REDUCED-ORDER MODELING FOR ESTIMATING CO2 STORAGE AND ENHANCED COALBED METHANE OF UNCONVENTIONAL COAL SEAM RESERVOIRS


KAMMER, Ryan, Indiana Geological and Water Survey, Indiana University, 611 N Walnut Grove St, Bloomington, IN 47405, ELLETT, Kevin, Indiana Geological and Water Survey, Indiana University, 611 North Walnut Grove Street, Bloomington, IN 47405, MIDDLETON, Richard S., Earth and Environmental Sciences, Los Alamos National Laboratory, PO Box 1663, MS D452, Los Alamos, NM 87545 and KOROSE, Chris, Illinois State Geological Survey, 615 E Peabody Drive, Champaign, IL 61820

Carbon capture, utilization, and storage (CCUS) is a promising technology for mitigating climate change while providing opportunities for the continued use of traditional fuel sources. While difficulties remain for employing carbon capture technologies at a competitive cost, the process of injecting CO2 into underground storage reservoirs is well understood. Still, the development of resource storage estimates for CH4 production and CO2 storage in hydrocarbon reservoirs at a regional scale is important for incentivizing industrial-scale implementation of CCUS technologies.

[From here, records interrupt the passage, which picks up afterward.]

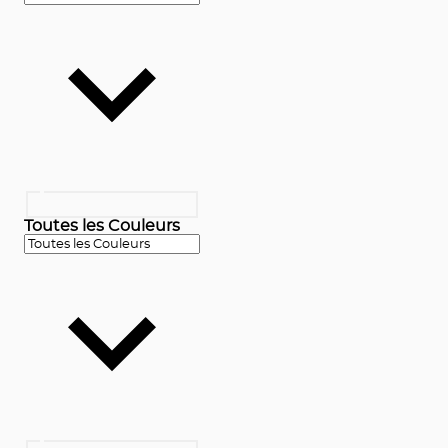
Toutes les Couleurs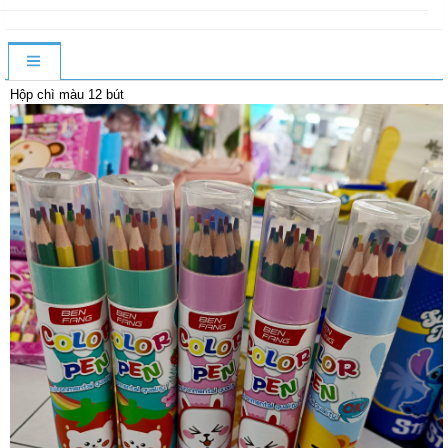
Hộp chì màu 12 bút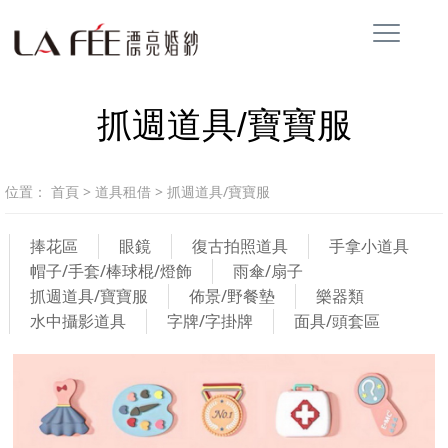
抓週道具/寶寶服
位置：
首頁
>
道具租借
>
抓週道具/寶寶服
捧花區
眼鏡
復古拍照道具
手拿小道具
帽子/手套/棒球棍/燈飾
雨傘/扇子
抓週道具/寶寶服
佈景/野餐墊
樂器類
水中攝影道具
字牌/字掛牌
面具/頭套區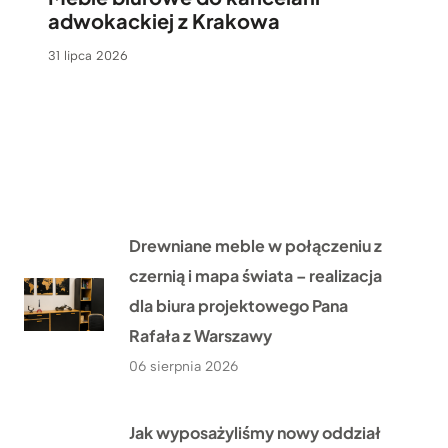
adwokackiej z Krakowa
31 lipca 2026
Drewniane meble w połączeniu z
czernią i mapa świata – realizacja
dla biura projektowego Pana
Rafała z Warszawy
06 sierpnia 2026
Jak wyposażyliśmy nowy oddział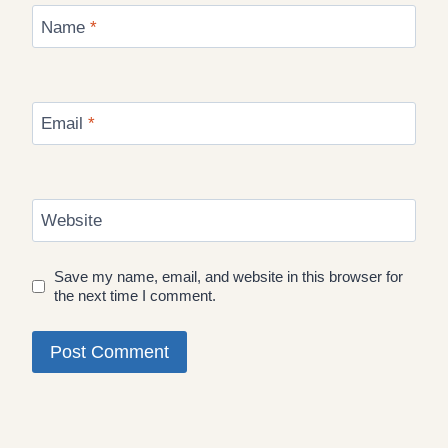
Name
*
Email
*
Website
Save my name, email, and website in this browser for
the next time I comment.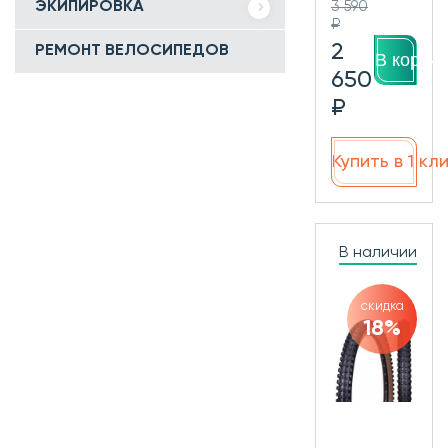
ЭКИПИРОВКА
3 590
₽
2
РЕМОНТ ВЕЛОСИПЕДОВ
В корзин
650
₽
Купить в 1 кл
В наличии
скидка
18%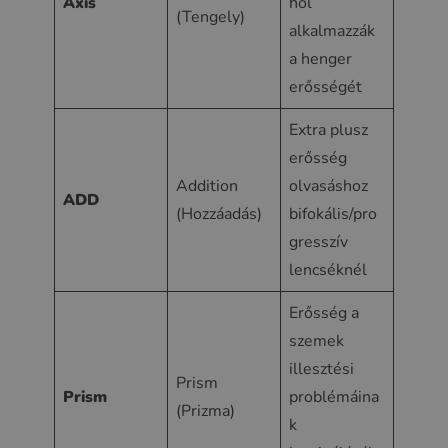
Axis
hol
(Tengely)
alkalmazzák
a henger
erősségét
Extra plusz
erősség
Addition
olvasáshoz
ADD
(Hozzáadás)
bifokális/pro
gresszív
lencséknél
Erősség a
szemek
illesztési
Prism
Prism
problémáina
(Prizma)
k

There are multiple methods for developing resource storage estimates with varying degrees of uncertainty. While static volumetric models can provide quick reservoir estimates, they necessarily include high uncertainty. Alternatively, dynamic reservoir simulations can reduce uncertainty, but require large amounts of time and data that may not be available. The reduced-order model developed in this study, SCO2T-ECBM, utilizes sensitivity and uncertainty analyses of dynamic reservoir simulations to generate proxy models for enhanced coalbed methane (ECBM) resource storage estimates. The parameters used in SCO2T-ECBM have been limited to those most likely available at a regional scale: depth, thickness, fracture porosity, fracture permeability, fracture water saturation, and injection rate.

Storage and utilization resource estimates from SCO2T-ECBM indicate that static volumetric models may be overly optimistic, particularly in mid- and high-estimates provided by static models. This result is consistent with other studies that have compared static estimates with dynamic simulations and may suggest a reevaluation of regional CO2 storage and utilization resource estimates, particularly when considering ECBM opportunities. Moving forward, SCO2T-ECBM can be a useful tool in generating CO2 storage and utilization resource estimates in unconventional reservoirs to aid in the deployment of CCUS technology.